### [PROBLEM DETAILS]
Note how many lines in the following material mention "from", then give that number by itself.

─── ENTRIES SUPPLIED

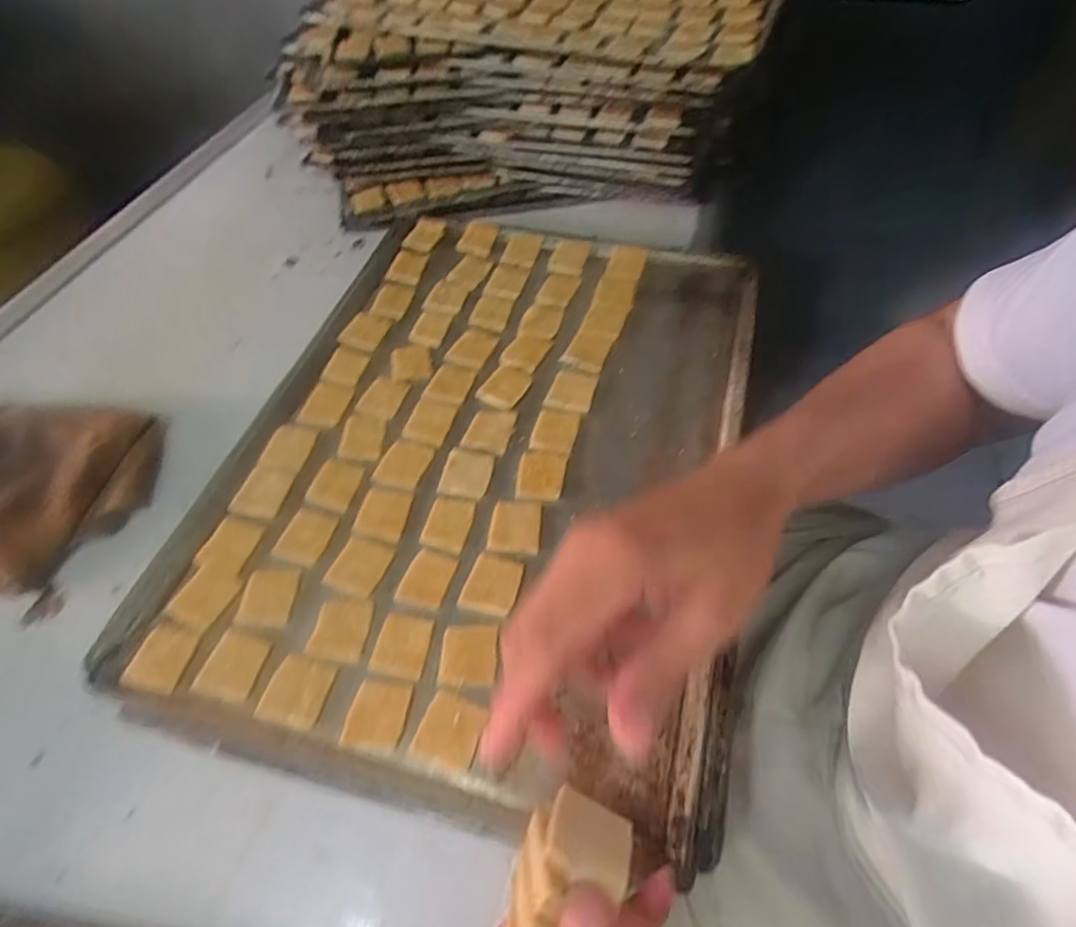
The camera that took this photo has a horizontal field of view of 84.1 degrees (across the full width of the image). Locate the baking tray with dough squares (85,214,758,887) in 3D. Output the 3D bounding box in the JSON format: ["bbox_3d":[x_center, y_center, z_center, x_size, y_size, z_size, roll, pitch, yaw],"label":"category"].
[{"bbox_3d":[-0.031,-0.025,0.428,0.338,0.020,0.455,11,56,10],"label":"baking tray with dough squares"}]

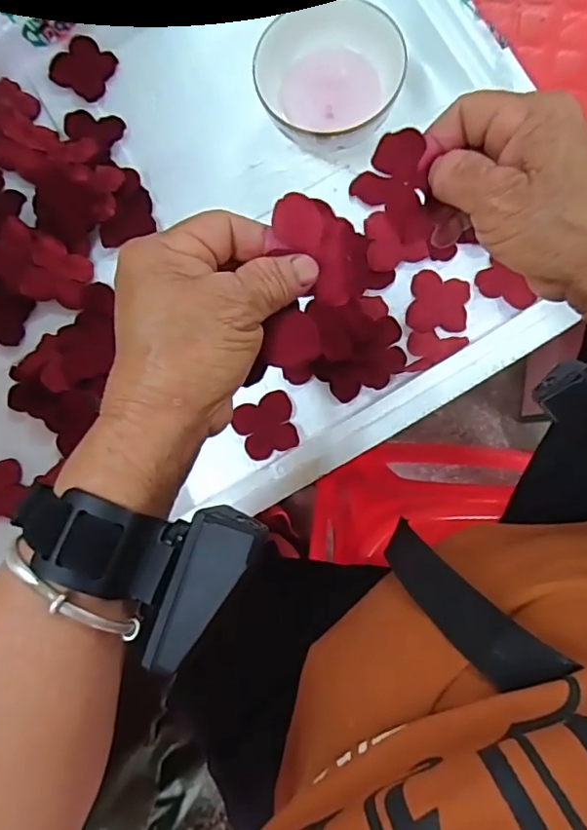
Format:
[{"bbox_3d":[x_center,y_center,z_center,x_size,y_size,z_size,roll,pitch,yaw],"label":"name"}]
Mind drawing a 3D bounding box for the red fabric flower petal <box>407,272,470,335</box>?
[{"bbox_3d":[0.118,-0.091,0.446,0.047,0.004,0.049,9,86,6],"label":"red fabric flower petal"}]

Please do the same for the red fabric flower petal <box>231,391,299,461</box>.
[{"bbox_3d":[-0.022,0.009,0.443,0.048,0.005,0.048,-20,82,2],"label":"red fabric flower petal"}]

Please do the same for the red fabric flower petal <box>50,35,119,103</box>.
[{"bbox_3d":[-0.179,-0.298,0.469,0.050,0.011,0.047,0,85,5],"label":"red fabric flower petal"}]

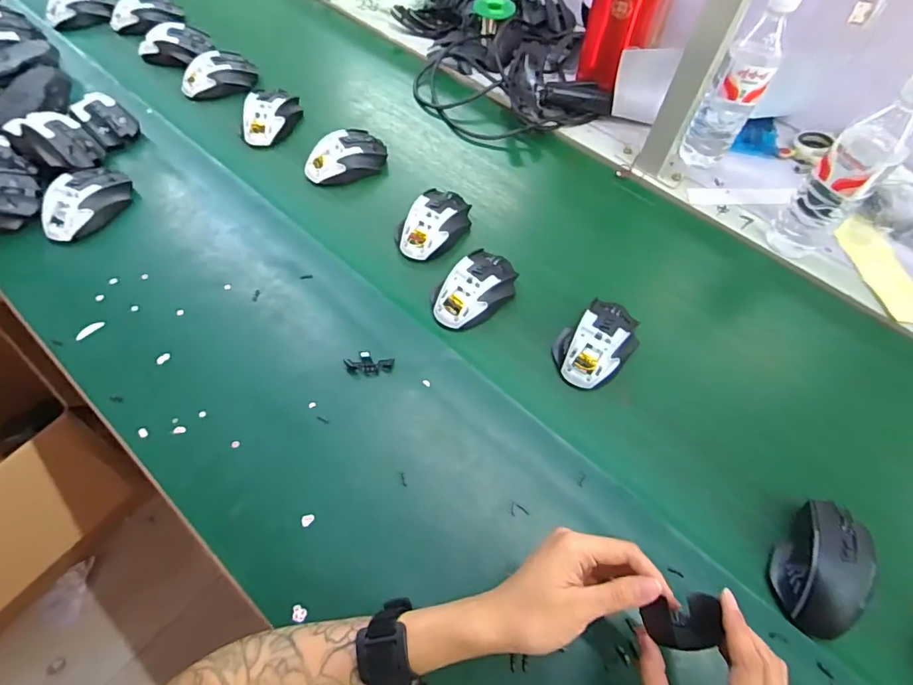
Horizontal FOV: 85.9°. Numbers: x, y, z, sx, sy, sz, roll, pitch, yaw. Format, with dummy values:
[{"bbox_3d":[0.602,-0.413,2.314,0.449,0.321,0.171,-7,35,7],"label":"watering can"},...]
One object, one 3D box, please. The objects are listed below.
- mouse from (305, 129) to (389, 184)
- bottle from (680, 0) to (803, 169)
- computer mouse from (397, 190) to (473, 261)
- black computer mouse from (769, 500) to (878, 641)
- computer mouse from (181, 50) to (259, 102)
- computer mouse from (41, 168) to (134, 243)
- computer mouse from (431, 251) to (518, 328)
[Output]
[{"bbox_3d":[-0.156,-0.263,0.694,0.118,0.040,0.066,-28,64,-19],"label":"mouse"},{"bbox_3d":[0.372,-0.335,0.652,0.062,0.224,0.056,35,63,18],"label":"bottle"},{"bbox_3d":[-0.028,-0.157,0.636,0.069,0.037,0.113,29,61,14],"label":"computer mouse"},{"bbox_3d":[0.331,0.202,0.440,0.066,0.040,0.110,36,63,18],"label":"black computer mouse"},{"bbox_3d":[-0.376,-0.424,0.778,0.071,0.038,0.113,41,64,20],"label":"computer mouse"},{"bbox_3d":[-0.460,-0.175,0.608,0.064,0.040,0.114,26,60,12],"label":"computer mouse"},{"bbox_3d":[0.022,-0.066,0.581,0.112,0.033,0.069,-38,67,-23],"label":"computer mouse"}]

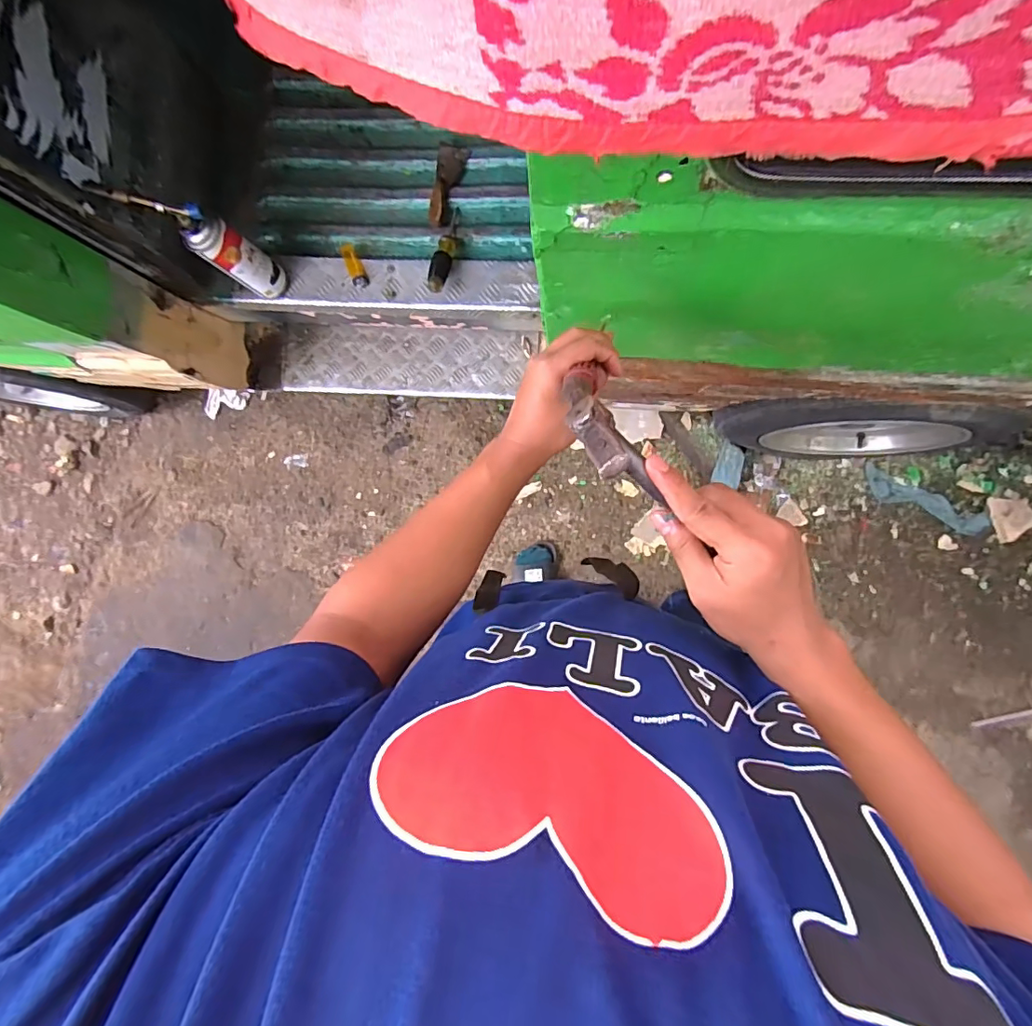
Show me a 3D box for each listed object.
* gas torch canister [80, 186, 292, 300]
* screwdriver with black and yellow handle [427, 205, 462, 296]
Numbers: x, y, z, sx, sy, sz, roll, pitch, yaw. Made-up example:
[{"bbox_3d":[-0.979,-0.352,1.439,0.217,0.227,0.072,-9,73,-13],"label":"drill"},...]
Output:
[{"bbox_3d":[-0.479,-0.424,0.810,0.100,0.271,0.059,15,89,28],"label":"gas torch canister"},{"bbox_3d":[-0.122,-0.456,0.905,0.030,0.033,0.176,11,71,6],"label":"screwdriver with black and yellow handle"}]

──────

### [ANSWER SECTION]
7